For eventually the damage to the original does catch up. I found it increasingly hard to keep sympathy for the central pair, mother Irina and son Konstantin, Lesley Sharp and Brian Vernel, both acting as if via Tannoy in a storm.
Sharp makes a stage-hogging Irina, breathtakingly TOWIE on her first entrance, mutton dressed as WAG, swinging her shiny ponytail and shimmying alluringly in her backless onesie. Her voice honks through the hubbub with hints of Kenneth Williams, and when she isn’t being beastly to her son, she disintegrates into childishness, hunkering under the table with him inappropriately, or plopping onto the doctor’s lap, seeking kisses, and practically raping Boris. Virtuosic, but not really plausible. And Vernel invests Konstantin (why?) with an intrusive Scots accent and insistent delivery that becomes monotonous rather than haunting. So the tragedy is rather thrown away.
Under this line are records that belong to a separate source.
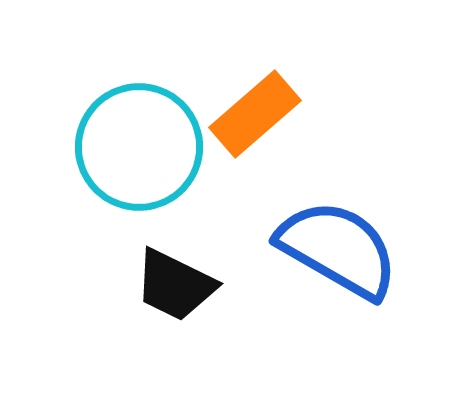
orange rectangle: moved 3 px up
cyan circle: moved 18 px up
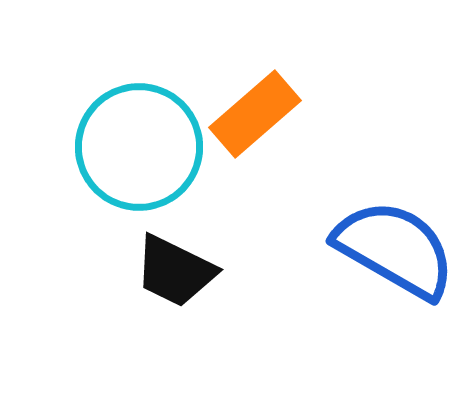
blue semicircle: moved 57 px right
black trapezoid: moved 14 px up
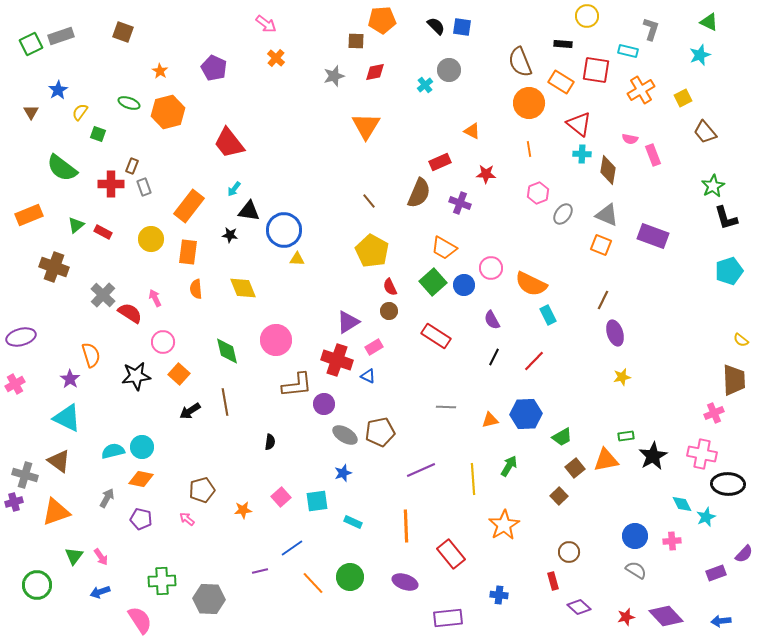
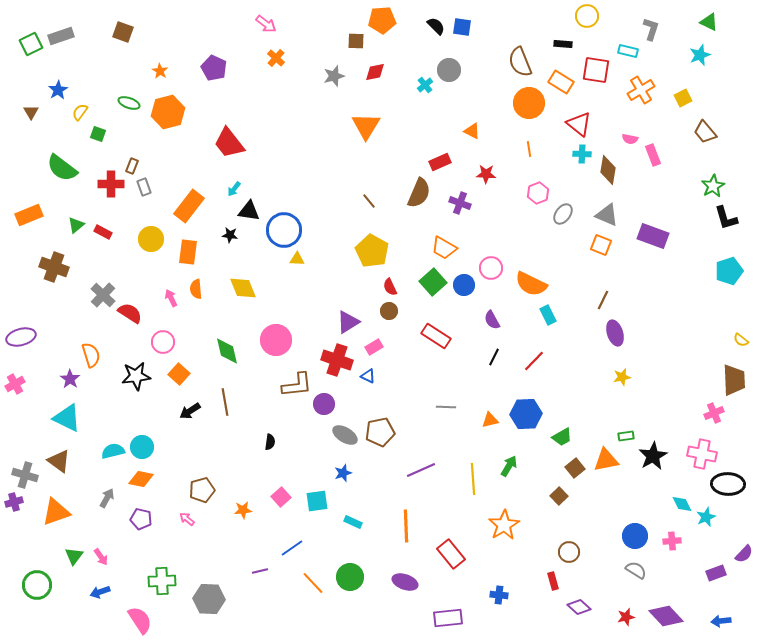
pink arrow at (155, 298): moved 16 px right
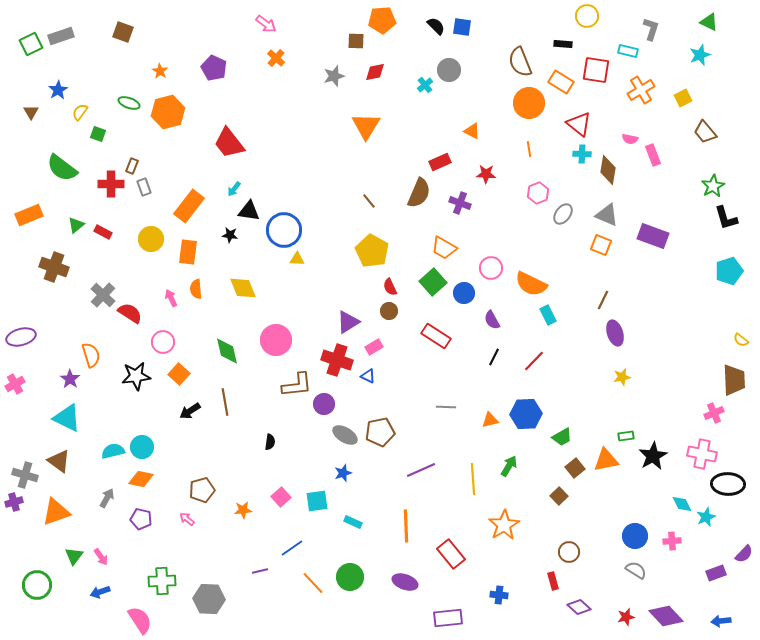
blue circle at (464, 285): moved 8 px down
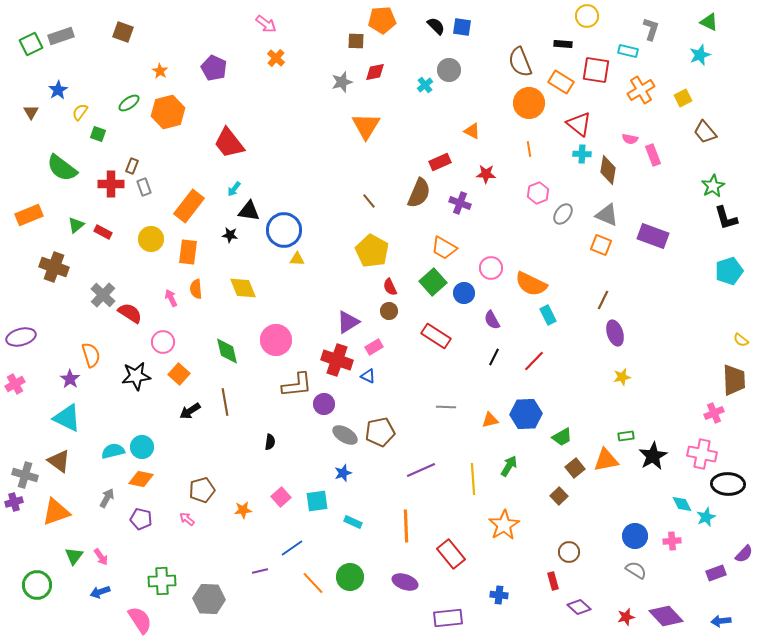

Much more interesting is the fresh playing of the autobiographical role, "man of letters" Boris, by Nicholas Gleaves. A reticent figure in a hat, belting his jeans selfconsciously, he is Mr Cellophane at first, which makes his outburst to the celebrity-obsessed Nina about the agony of being a writer who's certain of his own mediocrity all the more touching. It’s a little hard to believe that this man would behave so indecently to Nina later. Which is, of course, sadly relevant today.